The first market to reach the size of US$ 100 billion
As a neighbouring country and a traditional partner, import and export activities between Vietnam and China have set many records, especially in recent years.
One of the essential milestones is that China became the first partner to reach an import and export turnover of US$ 100 billion per year (so far, only two markets have achieved this milestone: China and the United States).
Based on the customs statistics, the above result was achieved for the first time in 2018. In that year, the total import-export turnover between the two countries reached US$ 106.89 billion (Vietnam exported US$ 41 .37 billion and imported US$ 65.52 billion).
Since then, bilateral trade between Vietnam and China has maintained over US$ 100 billion annually.
Specifically, in 2019 reached US$ 116.93 billion (Vietnam exported US$ 41.46 billion, imported US$ 75.47 billion); in 2020 reached US$ 133.1 billion (export reached US$ 48.9 billion and imported US$ 84.2 billion).
They were entering 2021, despite the complicated development of the Covid-19 pandemic, which has had a great impact on global trade, including trade activities between Vietnam and China, the import and export activities among the two countries still achieved positive results with the total turnover of the whole year reaching nearly US$ 166 billion. Vietnam’s exports reached US$ 55.3 billion, up 13.1% compared to 2020, and imports reached US$ 110.5 billion, a sharp increase of 31.3%.
In addition, China is the first import market of Vietnam, with a turnover of US$ 100 billion per year (in 2021).
Vietnam has a large trade deficit
According to the latest data from the General Department of Customs, in the first nine months of 2022, imports and export between the two countries surpassed US$ 100 billion (reaching US$ 132.38 billion).
Vietnam’s exports reached US$41.22 billion, up 6.4% over the same period last year and accounting for 14.6% of the country’s total turnover.
By the end of September, there were 10 groups of export goods with a turnover of US$ 1 billion or more. The largest was phones and components with US$ 10.07 billion, up 42.1% over the same period last year.
Other notable “billion-dollar” commodity groups included: computers, electronic products and components, Camera Camcorder, devices, vegetables, seafood, rubber…
In the opposite direction, by the end of September, Vietnam spent up to US$ 91.16 billion importing goods from China, up 12.6% over the same period last year and accounting for 33.1% of the country’s total import turnover.

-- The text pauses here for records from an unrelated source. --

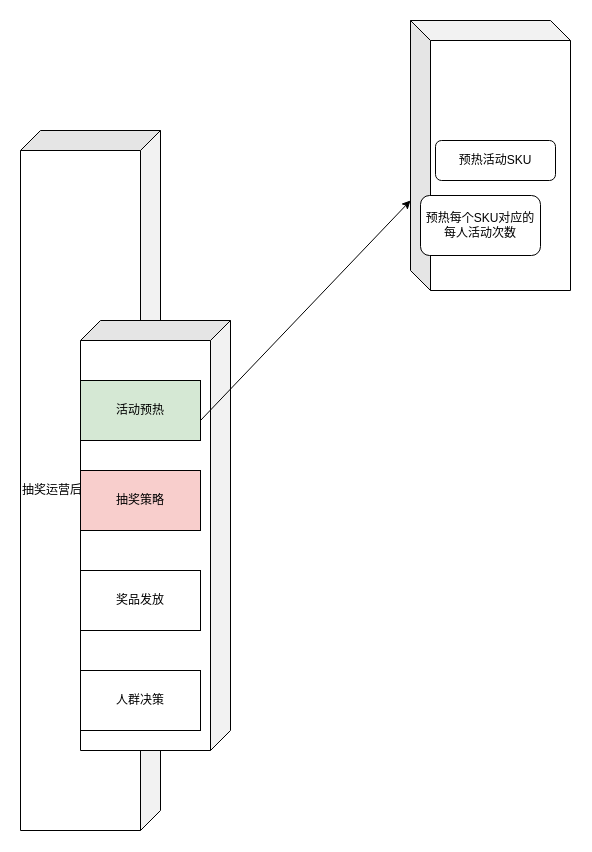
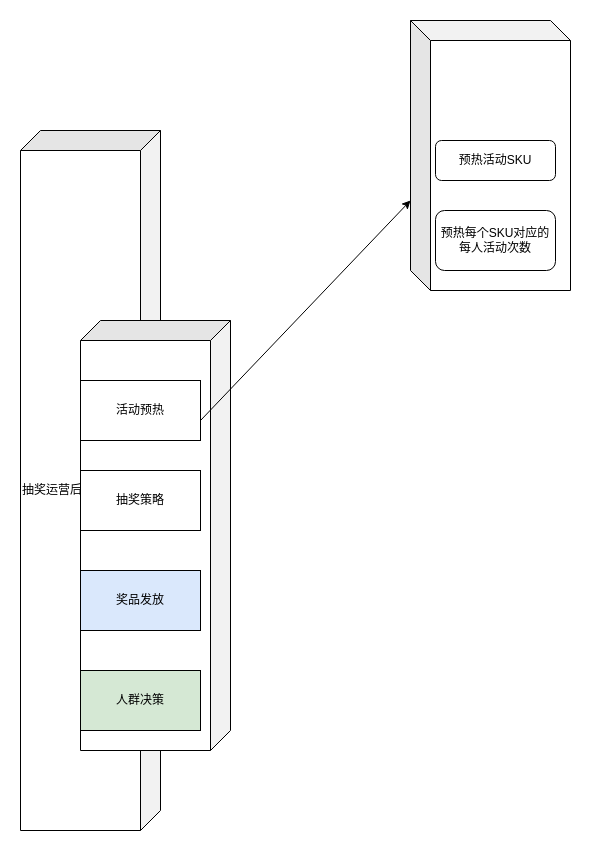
  <mxCell id="0" />
  <mxCell id="1" parent="0" />
  <mxCell id="2" value="抽奖运营后台" style="shape=cube;whiteSpace=wrap;html=1;boundedLbl=1;backgroundOutline=1;darkOpacity=0.05;darkOpacity2=0.1;direction=south;align=left;" vertex="1" parent="1"><mxGeometry x="20" y="130" width="140" height="700" as="geometry" /></mxCell>
  <mxCell id="3" value="" style="shape=cube;whiteSpace=wrap;html=1;boundedLbl=1;backgroundOutline=1;darkOpacity=0.05;darkOpacity2=0.1;direction=south;" vertex="1" parent="1"><mxGeometry x="80" y="320" width="150" height="430" as="geometry" /></mxCell>
- <mxCell id="4" value="活动预热" style="rounded=0;whiteSpace=wrap;html=1;fillColor=#d5e8d4;" vertex="1" parent="1"><mxGeometry x="80" y="380" width="120" height="60" as="geometry" /></mxCell>
- <mxCell id="5" value="抽奖策略" style="rounded=0;whiteSpace=wrap;html=1;fillColor=#f8cecc;" vertex="1" parent="1"><mxGeometry x="80" y="470" width="120" height="60" as="geometry" /></mxCell>
- <mxCell id="6" value="奖品发放" style="rounded=0;whiteSpace=wrap;html=1;" vertex="1" parent="1"><mxGeometry x="80" y="570" width="120" height="60" as="geometry" /></mxCell>
- <mxCell id="7" value="人群决策" style="rounded=0;whiteSpace=wrap;html=1;" vertex="1" parent="1"><mxGeometry x="80" y="670" width="120" height="60" as="geometry" /></mxCell>
+ <mxCell id="4" value="活动预热" style="rounded=0;whiteSpace=wrap;html=1;" vertex="1" parent="1"><mxGeometry x="80" y="380" width="120" height="60" as="geometry" /></mxCell>
+ <mxCell id="5" value="抽奖策略" style="rounded=0;whiteSpace=wrap;html=1;" vertex="1" parent="1"><mxGeometry x="80" y="470" width="120" height="60" as="geometry" /></mxCell>
+ <mxCell id="6" value="奖品发放" style="rounded=0;whiteSpace=wrap;html=1;fillColor=#dae8fc;" vertex="1" parent="1"><mxGeometry x="80" y="570" width="120" height="60" as="geometry" /></mxCell>
+ <mxCell id="7" value="人群决策" style="rounded=0;whiteSpace=wrap;html=1;fillColor=#d5e8d4;" vertex="1" parent="1"><mxGeometry x="80" y="670" width="120" height="60" as="geometry" /></mxCell>
  <mxCell id="8" value="" style="endArrow=classic;html=1;rounded=0;" edge="1" parent="1"><mxGeometry width="50" height="50" relative="1" as="geometry"><mxPoint x="200" y="420" as="sourcePoint" /><mxPoint x="410" y="200" as="targetPoint" /></mxGeometry></mxCell>
  <mxCell id="9" value="" style="shape=cube;whiteSpace=wrap;html=1;boundedLbl=1;backgroundOutline=1;darkOpacity=0.05;darkOpacity2=0.1;" vertex="1" parent="1"><mxGeometry x="410" y="20" width="160" height="270" as="geometry" /></mxCell>
  <mxCell id="10" value="预热活动SKU" style="rounded=1;whiteSpace=wrap;html=1;" vertex="1" parent="1"><mxGeometry x="435" y="140" width="120" height="40" as="geometry" /></mxCell>
- <mxCell id="11" value="预热每个SKU对应的每人活动次数" style="rounded=1;whiteSpace=wrap;html=1;" vertex="1" parent="1"><mxGeometry x="420" y="195" width="120" height="60" as="geometry" /></mxCell>
+ <mxCell id="11" value="预热每个SKU对应的每人活动次数" style="rounded=1;whiteSpace=wrap;html=1;" vertex="1" parent="1"><mxGeometry x="435" y="210" width="120" height="60" as="geometry" /></mxCell>
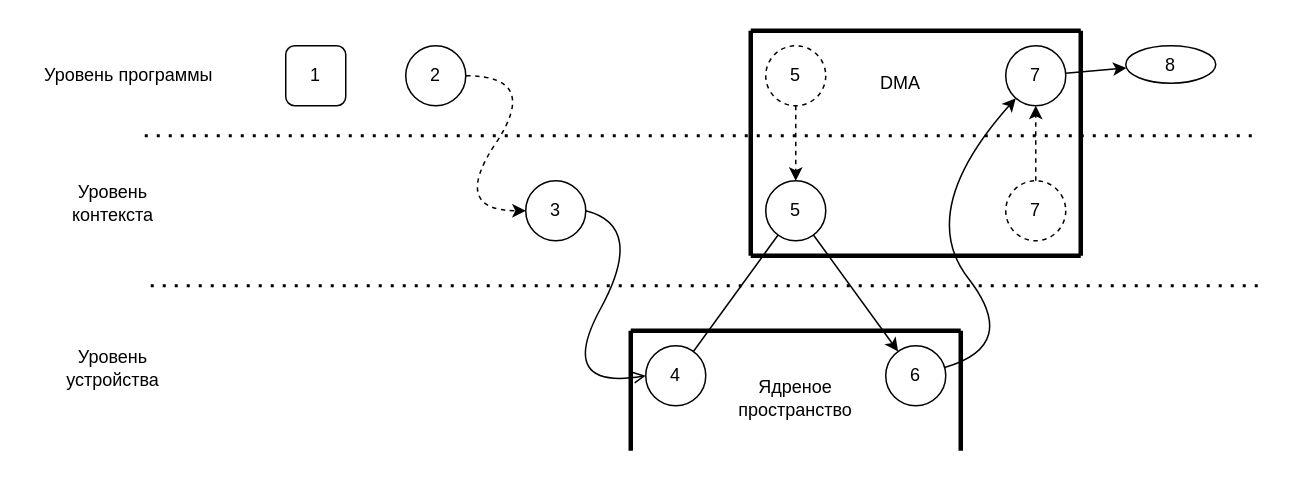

Not only holding the No. 1 position but the market share of goods import turnover from China also far exceeded the remaining markets.
For example, compared to the second largest import market, South Korea, China’s market share exceeded 15.6 percentage points, equivalent to a gap of more than US$ 43 billion (the Korean market reached US$ 48.12 billion), accounting for 17.5% of the country’s import turnover).
With the great advantage mentioned above, China is present in most of Vietnam’s imported goods groups, from technology to machinery, equipment or raw materials for production, and consumer goods… with a turnover from hundreds of millions to more than US$ 10 billion /group.
Great advantages can be mentioned, such as computers, electronic products and components reaching US$ 18.74 billion, up 20.4% over the same period in 2021; machinery, equipment, tools and spare parts reaching US$ 18.73 billion, down slightly by 0.3%; raw materials for textiles and garments, leather and footwear accounted for 53% of this group with US$ 11.07 billion, up 9.3%.
In general, China is Vietnam’s largest trading partner. In the import dimension, this country is also the No. 1 market, while exports hold the 2nd position (Vietnam’s largest export market is the United States).
However, it is worth noting that our country’s trade deficit with neighbouring countries is still very large.
|Vietnam becomes sixth largest trading partner of China|
For example, in 2021, our country had a trade deficit of US$ 55.23 billion and, in the first 9 months of this year, was approximately US$ 50 billion. With a large scale of import turnover and higher growth than exports, the deficit will likely be more significant in 2022 than last year.